Format the stretch from the start of the material through the line containing "Добавить в корзину" as a Markdown table with the columns Row and Line, numbering each line and skipping blank ones. Leave the pictures out of the table.
======== Data shown ========
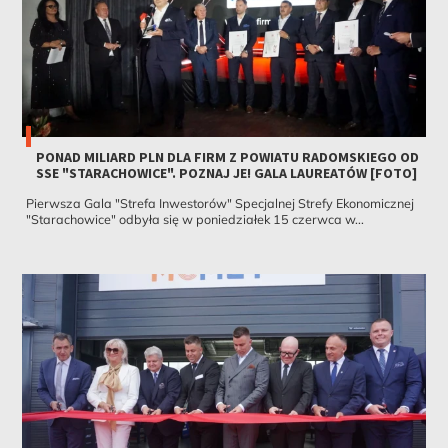
PONAD MILIARD PLN DLA FIRM Z POWIATU RADOMSKIEGO OD
SSE "STARACHOWICE". POZNAJ JE! GALA LAUREATÓW [FOTO]
Pierwsza Gala "Strefa Inwestorów" Specjalnej Strefy Ekonomicznej
"Starachowice" odbyła się w poniedziałek 15 czerwca w...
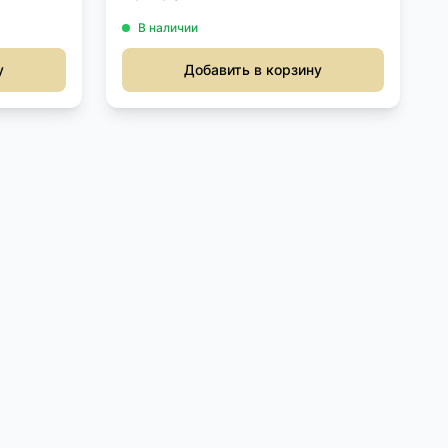
В наличии
у
Добавить в корзину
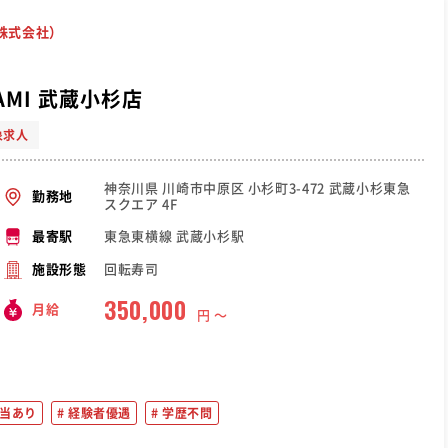
 株式会社）
MI 武蔵小杉店
象求人
神奈川県 川崎市中原区 小杉町3-472 武蔵小杉東急
勤務地
スクエア 4F
東急東横線 武蔵小杉駅
最寄駅
回転寿司
施設形態
350,000
月給
円 〜
当あり
経験者優遇
学歴不問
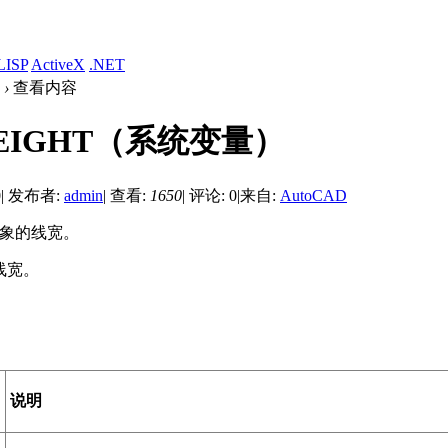
LISP
ActiveX
.NET
›
查看内容
EIGHT（系统变量）
0
|
发布者:
admin
|
查看:
1650
|
评论: 0
|
来自:
AutoCAD
对象的线宽。
线宽。
说明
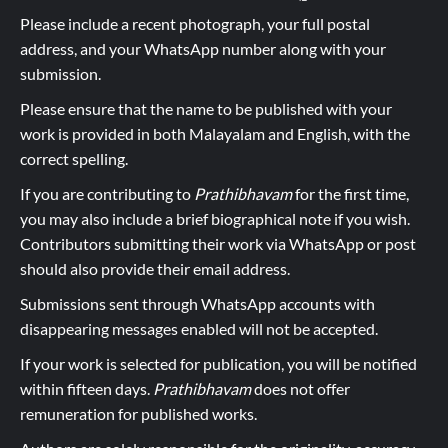
Please include a recent photograph, your full postal
address, and your WhatsApp number along with your
submission.
Please ensure that the name to be published with your
work is provided in both Malayalam and English, with the
correct spelling.
If you are contributing to
Prathibhavam
for the first time,
you may also include a brief biographical note if you wish.
Contributors submitting their work via WhatsApp or post
should also provide their email address.
Submissions sent through WhatsApp accounts with
disappearing messages enabled will not be accepted.
If your work is selected for publication, you will be notified
within fifteen days.
Prathibhavam
does not offer
remuneration for published works.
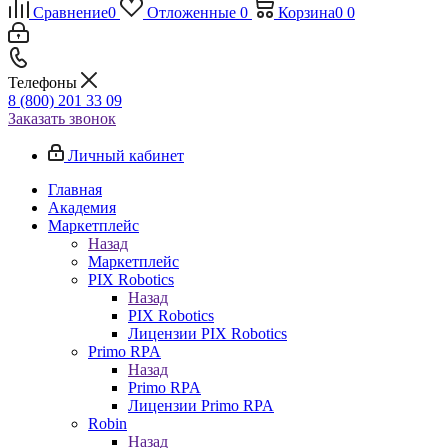
Сравнение
0
Отложенные
0
Корзина
0
0
Телефоны
8 (800) 201 33 09
Заказать звонок
Личный кабинет
Главная
Академия
Маркетплейс
Назад
Маркетплейс
PIX Robotics
Назад
PIX Robotics
Лицензии PIX Robotics
Primo RPA
Назад
Primo RPA
Лицензии Primo RPA
Robin
Назад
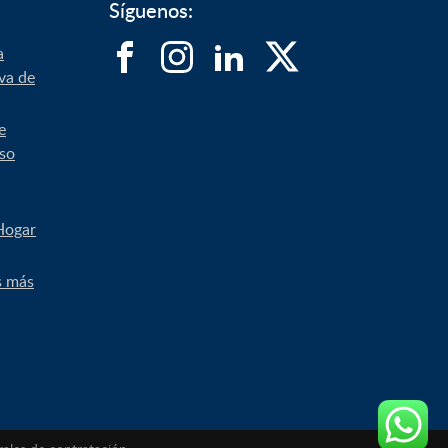
Síguenos:
a
iva de
e
uso
Hogar
s más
========
:: Final answer ::
| Row | Line |
|---|---|
| 1 | PONAD MILIARD PLN DLA FIRM Z POWIATU RADOMSKIEGO OD |
| 2 | SSE "STARACHOWICE". POZNAJ JE! GALA LAUREATÓW [FOTO] |
| 3 | Pierwsza Gala "Strefa Inwestorów" Specjalnej Strefy Ekonomicznej |
| 4 | "Starachowice" odbyła się w poniedziałek 15 czerwca w... |
| 5 | В наличии |
| 6 | у |
| 7 | Добавить в корзину |